23 novembre 2021

L’enfumage de la votation sur un Valais sans grands prédateurs

Le 27 septembre 2020, par voie de référendum, les citoyennes et citoyens suisses ont rejeté la révision de la Loi sur la chasse. Un non prononcé du bout des lèvres (51,9 %) et essentiellement porté par la population citadine du pays.

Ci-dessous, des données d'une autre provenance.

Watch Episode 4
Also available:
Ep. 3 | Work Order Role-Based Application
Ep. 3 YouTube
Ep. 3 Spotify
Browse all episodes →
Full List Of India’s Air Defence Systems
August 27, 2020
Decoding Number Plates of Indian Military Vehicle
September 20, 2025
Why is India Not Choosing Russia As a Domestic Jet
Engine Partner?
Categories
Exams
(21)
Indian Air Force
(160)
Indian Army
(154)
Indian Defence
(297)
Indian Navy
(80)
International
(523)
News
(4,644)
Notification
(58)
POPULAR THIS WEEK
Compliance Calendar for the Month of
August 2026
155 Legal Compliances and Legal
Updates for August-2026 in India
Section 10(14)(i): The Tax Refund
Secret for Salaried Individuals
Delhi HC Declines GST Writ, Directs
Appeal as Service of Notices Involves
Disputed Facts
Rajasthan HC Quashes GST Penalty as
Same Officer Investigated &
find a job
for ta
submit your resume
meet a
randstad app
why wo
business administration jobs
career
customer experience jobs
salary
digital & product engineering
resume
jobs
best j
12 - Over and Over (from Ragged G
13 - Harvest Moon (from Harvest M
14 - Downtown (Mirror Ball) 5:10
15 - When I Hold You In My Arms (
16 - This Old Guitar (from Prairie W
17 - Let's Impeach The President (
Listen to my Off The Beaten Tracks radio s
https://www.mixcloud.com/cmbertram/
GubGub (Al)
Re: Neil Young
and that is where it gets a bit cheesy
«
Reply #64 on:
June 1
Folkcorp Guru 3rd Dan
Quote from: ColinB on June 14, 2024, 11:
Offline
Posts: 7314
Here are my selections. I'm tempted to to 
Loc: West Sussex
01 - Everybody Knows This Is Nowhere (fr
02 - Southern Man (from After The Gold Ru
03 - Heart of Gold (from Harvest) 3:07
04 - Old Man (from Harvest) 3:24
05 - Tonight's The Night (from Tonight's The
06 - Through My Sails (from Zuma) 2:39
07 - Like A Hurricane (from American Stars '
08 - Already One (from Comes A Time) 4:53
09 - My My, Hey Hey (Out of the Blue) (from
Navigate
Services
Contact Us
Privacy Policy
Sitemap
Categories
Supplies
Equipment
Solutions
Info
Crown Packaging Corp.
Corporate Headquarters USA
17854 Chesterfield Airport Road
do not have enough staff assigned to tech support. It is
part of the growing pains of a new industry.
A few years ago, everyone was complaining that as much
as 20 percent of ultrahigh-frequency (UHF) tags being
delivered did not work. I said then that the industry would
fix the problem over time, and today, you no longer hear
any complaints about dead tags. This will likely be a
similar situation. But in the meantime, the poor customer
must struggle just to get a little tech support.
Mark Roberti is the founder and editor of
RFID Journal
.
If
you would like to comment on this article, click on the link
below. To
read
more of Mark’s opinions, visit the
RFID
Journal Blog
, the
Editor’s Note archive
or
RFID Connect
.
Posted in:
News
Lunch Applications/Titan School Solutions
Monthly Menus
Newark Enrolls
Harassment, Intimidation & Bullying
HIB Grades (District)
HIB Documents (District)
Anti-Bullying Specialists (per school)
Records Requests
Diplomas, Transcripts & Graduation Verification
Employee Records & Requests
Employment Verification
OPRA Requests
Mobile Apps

En Valais, ce dimanche de votation a eu, pour beaucoup, l’effet d’une douche froide. La révision du texte avait été acceptée à l’unanimité des communes et par 68,6% des votants. A peine la votation passée que le Grand conseil valaisan, organe législatif cantonal, donnait son soutien au lancement d’une initiative populaire cantonale exigeant l’introduction d’un nouvel article dans la constitution cantonale en la teneur suivante : « L'Etat édicte des prescriptions relatives à la protection contre les grands prédateurs ainsi qu'à la limitation et à la régulation de leur effectif. La promotion de la population des grands prédateurs est interdite ».

Une démarche manifestement désespérée et vide de sens à plusieurs égards.

D’abord sur la forme, car la marge de manœuvre accordée pour le développement d’un concept cantonal en la matière est très limitée. La Suisse est liée par des engagements internationaux en faveur des grands prédateurs (notamment Convention de Berne, Convention de Bonn, Convention Alpine). Le canton doit ainsi se conformer aux exigences fédérales en la matière et ne peut y déroger.

Ensuite sur le fond, car la gestion des grands prédateurs en Europe centrale doit, par nature, être gérée sur le plan international, l’agenda étant dicté par la forte mobilité de ces animaux.

Cet impératif est mis en lumière par de nombreuses recherches universitaires. ROSEN et BATH, soulignent dans un travail relatif aux ours bruns du Trentin combien il est difficile d’envisager un retour paisible des grands prédateurs dans un territoire aussi morcelé que celui de l’Europe centrale en se passant d’une synchronisation internationale. Sans efforts de coordination, ce retour est plus difficilement supportable notamment pour les éleveurs qui se voient régulièrement confrontés à des prélèvements inopinés sur leurs troupeaux. Si un Etat adopte une politique de conservation de manière unilatérale, sa population de grands prédateurs s’étend rapidement à ses voisins.

Pour une gestion transfrontalière réussie des grands prédateurs, les États doivent intégrer les facteurs qui influencent les attitudes sociales à l'égard de ces espèces, harmoniser les différents corps de lois et développer une manière commune des clés de compréhension, de définition et de traitement des comportements problématiques afin de limiter au mieux leurs impacts tant sur les activités humaines que sur l’image de l’espèce.

En Suisse, le KORA a émis en 2016 un avis allant dans ce sens dans ses recommandations pour une coordination internationale des loups dans les Alpes. Pour cet organisme leader sur l’écologie des carnivores et sur la gestion de la faune sauvage, il est crucial d’aménager au plus vite un programme pan-alpin de management des espèces. Un avis partagé par nos partenaires européens, qui rappellent encore l’importance que ces structures comprennent des espaces de communication et de dialogue avec toutes les parties prenantes.

Le 27 septembre 2020, le peuple suisse l’a plébiscité : les grands carnivores ont leur place en Suisse. Plutôt que de se fourvoyer dans un enfumage stérile, le législateur et le peuple valaisan auraient intérêt à se mobiliser pour un projet constructif de coordination internationale permettant un retour serein et contrôlé des grands prédateurs dans les espaces alpins.

Bastian Moulin
Conseiller général
Val de Bagnes

1 commentaire:

  1. Bastian,
    J'adhère à ta vision et je te félicite pour ton courage et ton engagement pour trouver et mettre en place des solutions concrètes en vue de la gestion du loup.